PROBLEM: Please copy every line of the listing below without changing anything, but leave out the pictures.

━━━━━━━━━━━━━━━━━━━━

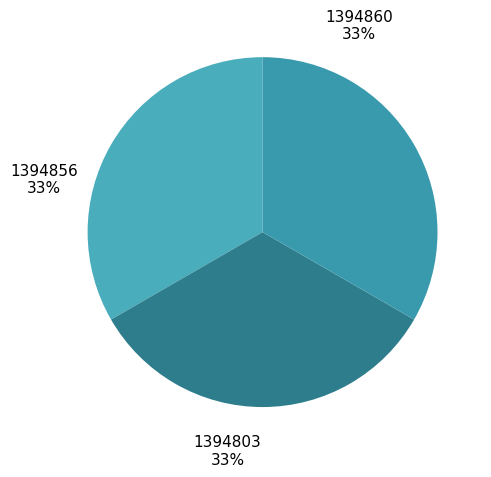

Count the number of slices in the pie.

3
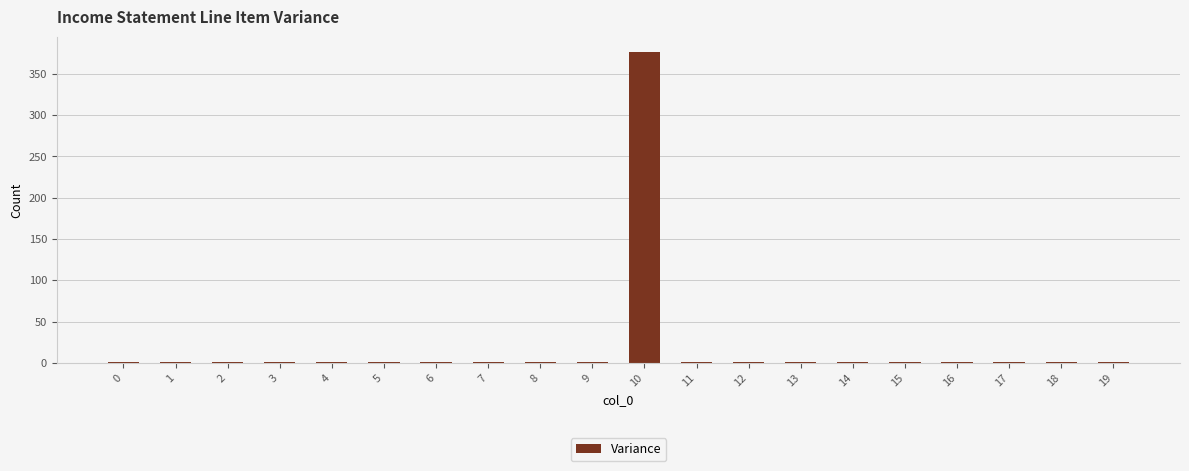

Reading left to right, what are all the values shown in this chart?

1	1	1	1	1	1	1	1	1	1	376	1	1	1	1	1	1	1	1	1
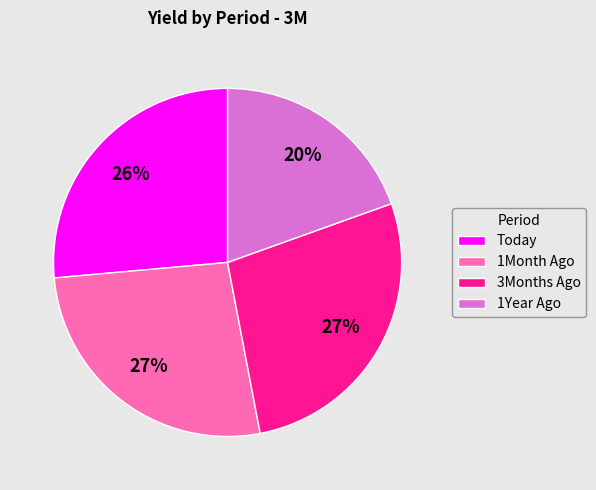

To the nearest percent, what percentage of the pie is 1Year Ago?

20%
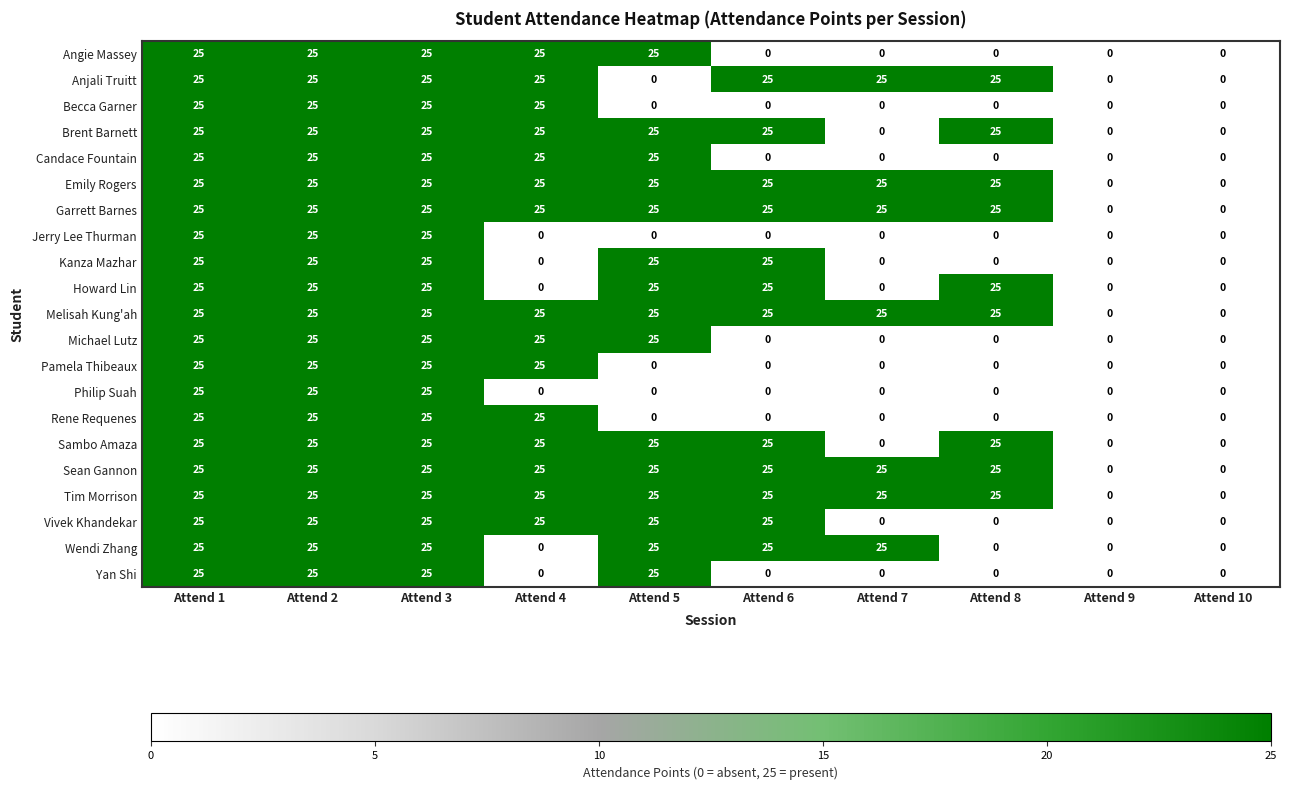

At how many categories does at least one series exceed 10?

8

━━━━━━━━━━━━━━━━━━━━

TASK SOLUTION:
Count the number of slices in the pie.

3

Reading left to right, what are all the values shown in this chart?

1	1	1	1	1	1	1	1	1	1	376	1	1	1	1	1	1	1	1	1

To the nearest percent, what percentage of the pie is 1Year Ago?

20%

At how many categories does at least one series exceed 10?

8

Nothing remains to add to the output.